(Este blogue estará com publicações intermitentes nas próximas semanas)
Foto CNS/Paul
Haring, reproduzida daqui
O Papa
Francisco canonizou hoje Madre Teresa de Calcutá, a “santa das sarjetas”. Na
homilia (que pode ser lida em português, na íntegra, aqui), destacou,
sobre o sentido do trabalho da fundadora das Missionárias da Caridade: “A sua
missão nas periferias das cidades e nas periferias existenciais permanece nos
nossos dias como um testemunho eloquente da proximidade de Deus junto dos mais
pobres entre os pobres.”
A acção de
Madre Teresa de Calcutá tem sido posta em causa por vários textos, já desde
antes da sua morte. Um exemplo mais recente disso mesmo é este texto de
Krithika Varagur no Huffington Post,
onde se recordam argumentos para criticar métodos, posições e ideias da
fundadora das Missionárias da Caridade.
Alguns
desses argumentos poderão ser discutidos – a forma como Madre Teresa falava sobre
o aborto, por exemplo –, mas não se pode dizer, como se faz no final do texto,
que ela deixava morrer pessoas doentes. Antes era alguém que pegava em
moribundos que agonizavam nas ruas e no lixo, socorrendo-os e permitia que tivessem uma morte digna, longe da
miséria em que vegetavam.

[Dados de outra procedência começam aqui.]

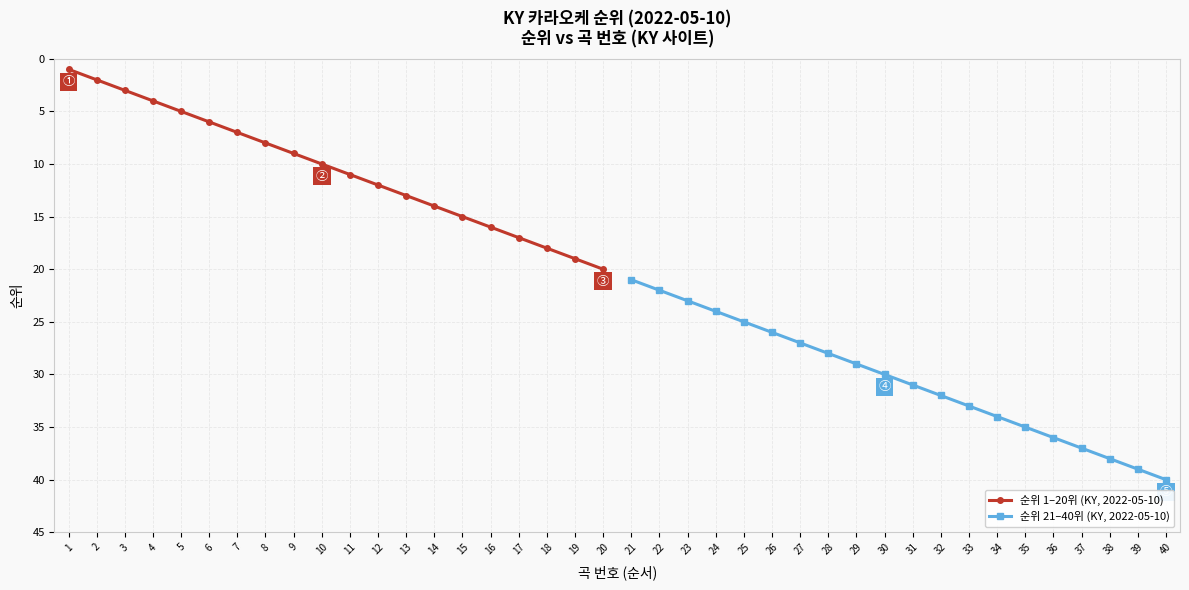

Rank the categories by 순위 1–20위 (KY, 2022-05-10) value from highest to lowest.

20, 19, 18, 17, 16, 15, 14, 13, 12, 11, 10, 9, 8, 7, 6, 5, 4, 3, 2, 1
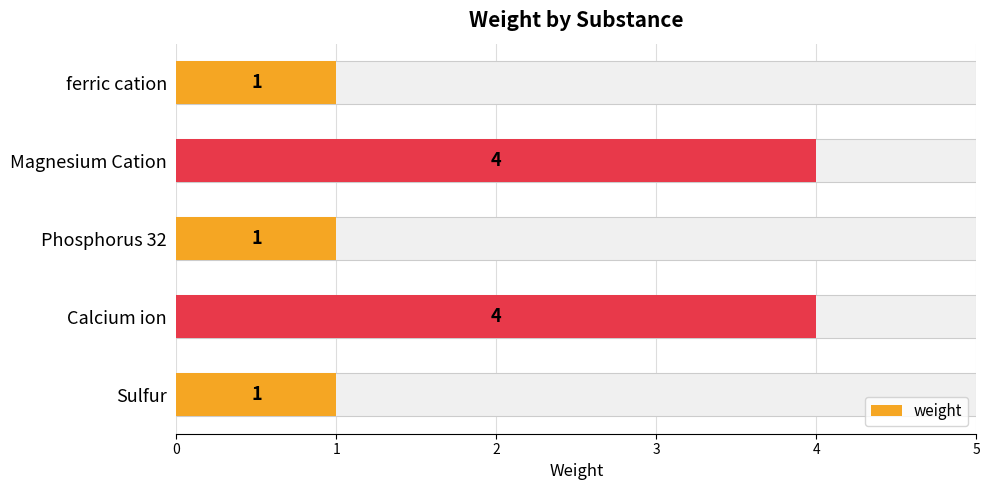

What is the minimum value shown in the chart?

1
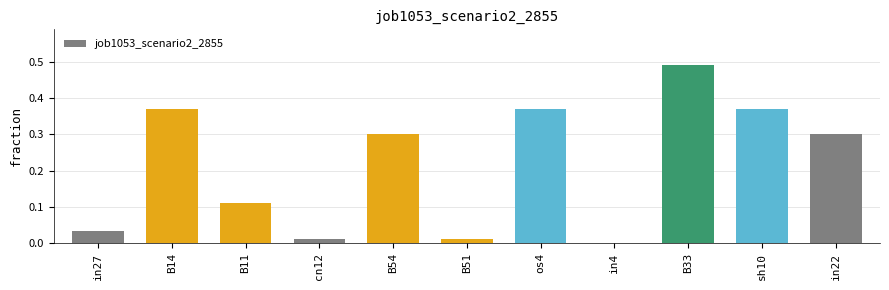

Where is the data nearest to the value 0?

in4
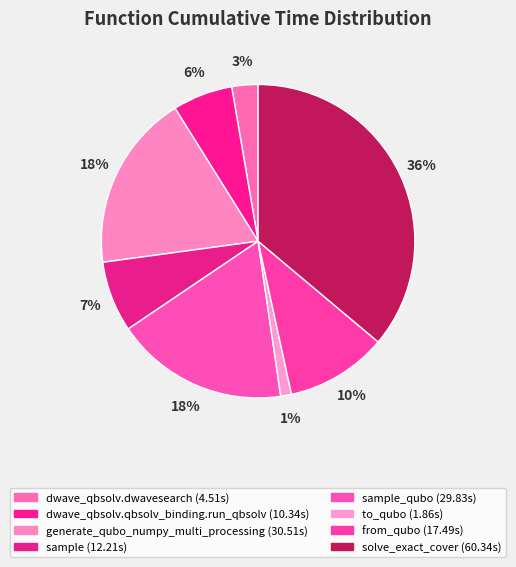

How many segments does this pie chart have?

8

Também se diz que ela será a padroeira de pessoas
brancas, mas não de indianos, esquecendo a popularidade de que ela goza(va) na
Índia, apesar de ser uma freira católica num país maioritariamente hindu.
Noutra
perspectiva, escreveu John Allen Jr., no Crux,
que a principal razão para Madre Teresa ser declarada santa é a sua santidade,
mas que a sua vida “também tem algo a dizer a outros níveis: a misericórdia
tornada prática, a defesa da fé face aos críticos e o papel da mulher na Igreja
católica”. (O texto pode ser lido aqui na íntegra, numa tradução portuguesa; aqui pode ser lido outro texto, em inglês, sobre a importância da santidade de Teresa de Calcutá)
Uma das
notas da vida de Madre Teresa foi a sua continuada dedicação a uma missão de
serviço, apesar de ela própria ter atravessado uma “noite espiritual” e muitas
dúvidas de fé. A seguir reproduzo um texto que publiquei no Público/Ípsilon, em 21 de Março de 2008, exactamente sobre este tema:
Quando Deus se esconde dos que nele acreditam
É possível
ter fé e não sentir Deus na sua vida? Pode amar-se em nome de Deus e viver a
experiência “terrível” de “estar sem Deus”? Madre Teresa de Calcutá parece ter
experimentado isso mesmo. A publicação em português das cartas que ela queria
ver destruídas é pretexto para revisitar a noite espiritual da “santa das
sarjetas” e outras noites espirituais.